Você pode continuar o texto abaixo sobre as propostas das Forças Armadas ao TSE a partir do ponto em que ele termina?

---------- TEXTO DE ESTUDO ----------

Segundo O Estado de S. Paulo, porém, o general Paulo Sérgio de Oliveira teria pedido para o TSE dar a devida transparência às propostas apresentadas para se dissociar de um "futuro vazamento" atribuído ao deputado federal Filipe Barros (PL-PR), vice-líder do partido na Câmara.
Entre alguns militares, no entanto, existe um certo pessimismo quanto ao retorno que os gestos feitos pelo ministro da Defesa podem gerar às Forças Armadas. "O ministro tenta dar uma acalmada nos ânimos e distensionar um pouco essa relação, mas não sei até quando dura essa distensão. O que foi colocado pelas Forças Armadas não vai ser retirado, e o TSE não vai mexer no que já programou para as eleições", analisa um oficial militar. "No fim, ainda vai ter gente alegando que pedir por mais transparência é querer dar 'golpe'", critica a fonte.
Filipe Barros defende transparência e íntegra das propostas das Forças Armadas
A possibilidade de "vazamento" das sugestões feitas pelas Forças Armadas para aumentar a segurança, a transparência e a confiabilidade do sistema eleitoral é atribuída aos requerimentos de informação encaminhados por Filipe Barros ao TSE e ao Ministério da Defesa.
A Corte Eleitoral o respondeu na última semana alegando que as informações eram sigilosas e, portanto, não poderiam ser disponibilizadas, embora as Forças Armadas não tenham categorizado seus ofícios como sigilosos, afirma Barros. O requerimento à Defesa ainda não foi respondido.
Mesmo o TSE tendo disponibilizado nesta segunda-feira (9) documento contendo sete recomendações feitas pelos militares ao sistema eleitoral, além das manifestações técnicas da Corte, o deputado espera que seu requerimento encaminhado ao Ministério da Defesa possa ser respondido.
"O presidente [Bolsonaro] disse [na live de quinta-feira (5)] que foram nove [sugestões]. Quero saber na íntegra quais são", afirma. Pelo documento divulgado pelo TSE, a análise é de que as informações divulgadas são insuficientes para ter a certeza de que as propostas das Forças Armadas estão relatadas em sua integralidade.
Pelo requerimento encaminhado ao Ministério da Defesa, a pasta tem até 25 de maio para responder, diz o deputado. Barros defende os pedidos e destaca que o requerimento de informação está amparado pelo regimento interno da Câmara dos Deputados e pela Constituição. "Meus requerimentos foram despachados para a Mesa [Diretora], que autorizou o envio e, portanto, foi transformado em um pedido do próprio Parlamento", destaca.
O parlamentar rejeita a informação de que o ministro da Defesa teria tentado se dissociar de um "futuro vazamento" ao solicitar ao TSE a transparência das propostas encaminhadas às Forças Armadas e destaca ter a mesma preocupação que os militares e Bolsonaro acerca da lisura do processo eleitoral.

---------- MATERIAL FORNECIDO ----------

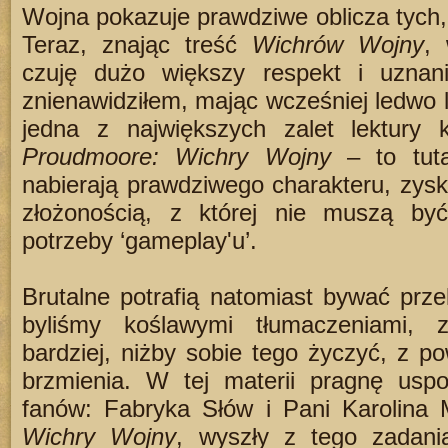
Wojna pokazuje prawdziwe oblicza tych, k
Teraz, znając treść
Wichrów Wojny
,
czuję dużo większy respekt i uznan
znienawidziłem, mając wcześniej ledwo l
jedna z największych zalet lektury 
Proudmoore: Wichry Wojny
– to tuta
nabierają prawdziwego charakteru, zysk
złożonością, z której nie muszą być
potrzeby ‘gameplay'u’.
Brutalne potrafią natomiast bywać przek
byliśmy koślawymi tłumaczeniami,
bardziej, niżby sobie tego życzyć, z 
brzmienia. W tej materii pragnę uspo
fanów: Fabryka Słów i Pani Karolina M
Wichry Wojny
, wyszły z tego zadan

----------

* **PROBLEMA RESOLVIDO**
Para Barros, o ministro da Defesa cumpriu com suas obrigações constitucionais ao solicitar transparência às recomendações feitas, bem como ao centralizar o diálogo entre as Forças Armadas e o TSE. "É papel institucional das Forças Armadas a defesa da pátria, a garantia dos poderes constitucionais e da lei e da ordem. Portanto, não há nada mais importante para uma pátria como a nossa e para as instituições brasileiras do que a lisura do processo eleitoral", sustenta.
Como militares da reserva avaliam a posição do ministro da Defesa
A centralização do diálogo entre militares e o TSE é elogiada pelo general reformado Paulo Chagas. Para ele, diante do impasse em avançar com a implementação do registro de voto para fins de auditagem ao próprio eleitor, a decisão do ministro do ministro da Defesa é adequada para assegurar a normalidade institucional.
"Todo esse drama que estamos vivendo se o sistema é vulnerável ou não é vulnerável, isso acabaria com a simples introdução do voto impresso. Sem isso, a melhor atitude que vi até agora foi a do ministro Paulo Sérgio", analisa. "Para evitar ou acabar com a polêmica, a atitude dele foi a mais correta, no sentido de que ninguém mais fala sobre esse assunto, só ele. Ele tem o representante das Forças Armadas, o ouve e dispara na comissão aquilo que o Ministério da Defesa julga o que deve ser dito", complementa Chagas.
O general reconhece, porém, que, embora essa seja para ele o melhor caminho, é uma solução que pode abrir margens para críticas por envolver um ministro de Estado em uma discussão técnica. "Já que o assunto está se tornando polêmico e está interferindo na imagem das Forças Armadas, o melhor é ele [centralizar o diálogo], mas isso gera o risco de interpretações equivocadas ou facciosas a partir do momento que ele passa a ser o único interlocutor", pondera.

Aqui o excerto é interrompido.